O jantar foi servido na hora marcada. Havia pouca variedade de pratos, eram de aves já cortadas em pequenos pedaços finos, como fina era a porcelana, pintada à mão, em que foram oferecidos. Um dos pratos preferidos com temperos acre-doces, que davam à comida uma tonalidade meio avermelhada, agradou aos comensais, daí ser repetido por quase todos os presentes. O acompanhamento, tão perfeito esteticamente quanto a variedade de sabores das aves dava pena de ser desmanchados pelas colheres de prata. A mesa era longa e em várias cadeiras não havia ninguém sentado. Pertenciam, decerto, a ex-convivas já finados e aos parentes desaparecidos pela idade avançada, haja vista os rostos dos retratados; alguns mais enrugados que os outros. Nas pinturas emolduradas em madeira com folhas de ouro, esculpidas por delicadas mãos artísticas, sobressaíam flores suaves, querubins e folhas de acanto. Todos os retratos estavam pendurados por compridos e retorcidos fios de seda.

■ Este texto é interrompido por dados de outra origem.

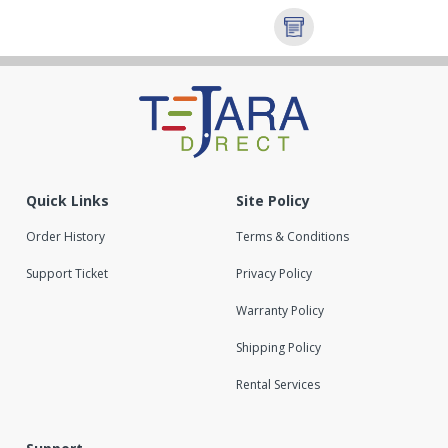
Quick Links
Site Policy
Order History
Terms & Conditions
Support Ticket
Privacy Policy
Warranty Policy
Shipping Policy
Rental Services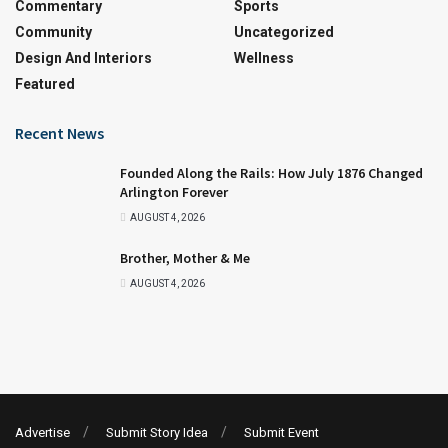
Commentary
Sports
Community
Uncategorized
Design And Interiors
Wellness
Featured
Recent News
Founded Along the Rails: How July 1876 Changed
Arlington Forever
AUGUST 4, 2026
Brother, Mother & Me
AUGUST 4, 2026
Advertise
Submit Story Idea
Submit Event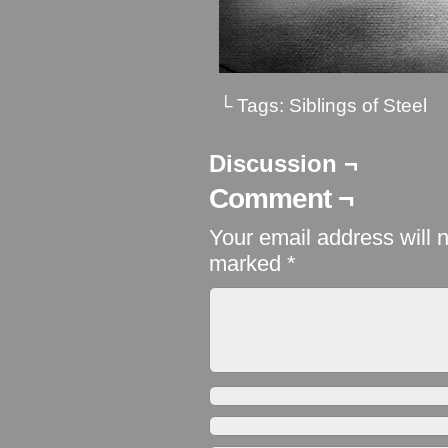
└ Tags:
Siblings of Steel
Discussion ¬
Comment ¬
Your email address will 
marked
*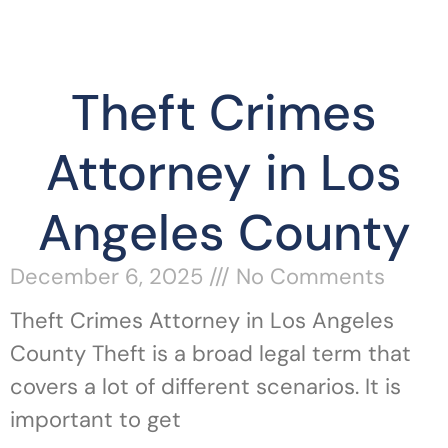
Theft Crimes
Attorney in Los
Angeles County
December 6, 2025
No Comments
Theft Crimes Attorney in Los Angeles
County Theft is a broad legal term that
covers a lot of different scenarios. It is
important to get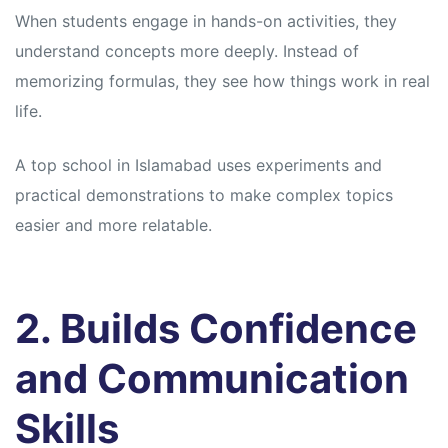
When students engage in hands-on activities, they
understand concepts more deeply. Instead of
memorizing formulas, they see how things work in real
life.
A top school in Islamabad uses experiments and
practical demonstrations to make complex topics
easier and more relatable.
2. Builds Confidence
and Communication
Skills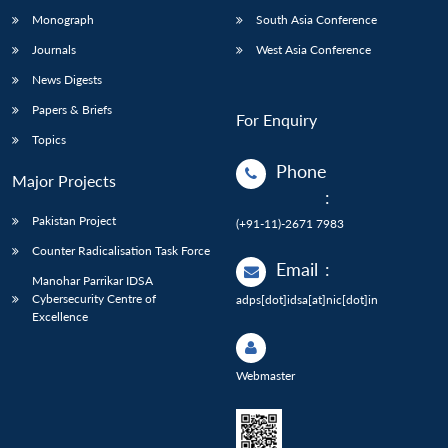
Monograph
South Asia Conference
Journals
West Asia Conference
News Digests
Papers & Briefs
For Enquiry
Topics
Phone
Major Projects
:
Pakistan Project
(+91-11)-2671 7983
Counter Radicalisation Task Force
Email
:
Manohar Parrikar IDSA
Cybersecurity Centre of
adps[dot]idsa[at]nic[dot]in
Excellence
Webmaster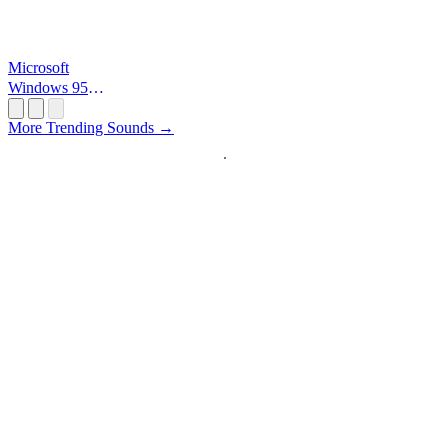
Microsoft
Windows 95
Startup
More Trending Sounds →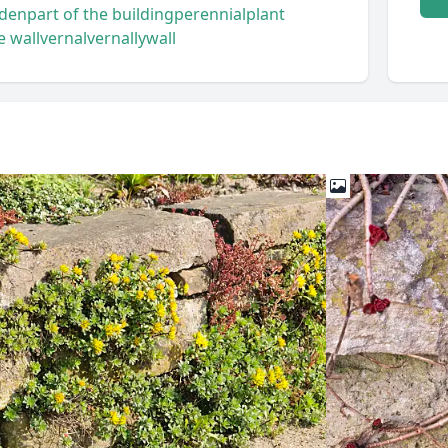
rden
part of the building
perennial
plant
e wall
vernal
vernally
wall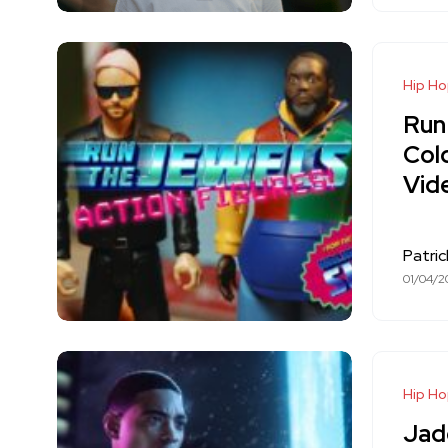
Hip H
Run
Cold
Vid
Patri
01/04/2
Hip H
Jad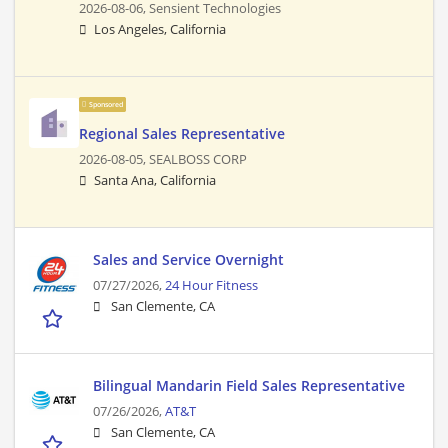
2026-08-06,
Sensient Technologies
Los Angeles, California
Sponsored
Regional Sales Representative
2026-08-05,
SEALBOSS CORP
Santa Ana, California
Sales and Service Overnight
07/27/2026,
24 Hour Fitness
San Clemente, CA
Bilingual Mandarin Field Sales Representative
07/26/2026,
AT&T
San Clemente, CA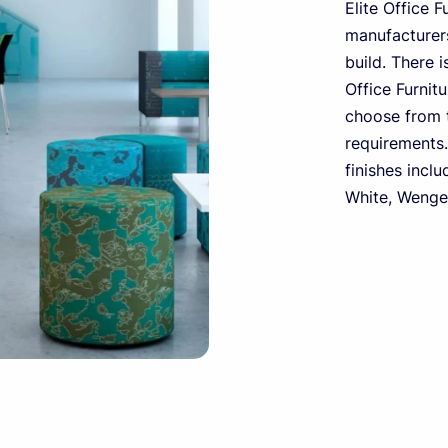
Elite Office F
manufacturers
build. There i
Office Furnit
choose from t
requirements.
finishes inclu
White, Wenge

Ao jantar, seguiu-se a farta sobremesa apresentada de maneira primorosa tanto quanto aquele. Era composta de pequenos doces coloridos e de uma leveza aparente e gustativa. Antes de servirem-se, fez-se uma oração de agradecimento; todos baixaram as cabeças em sinal de respeito, acompanhados ao piano por uma das belas composições de Debussy tocada com delicada emoção pela sobrinha de miss D´y.
Ao final, voltaram para a antessala, conversaram mais um pouco a respeito do belo Natal e despediram-se com um abraço longo e demorado. Nos olhos rolaram lágrimas discretas, pois não sabiam se os seus lugares, à mesa, estariam vazios no próximo ano.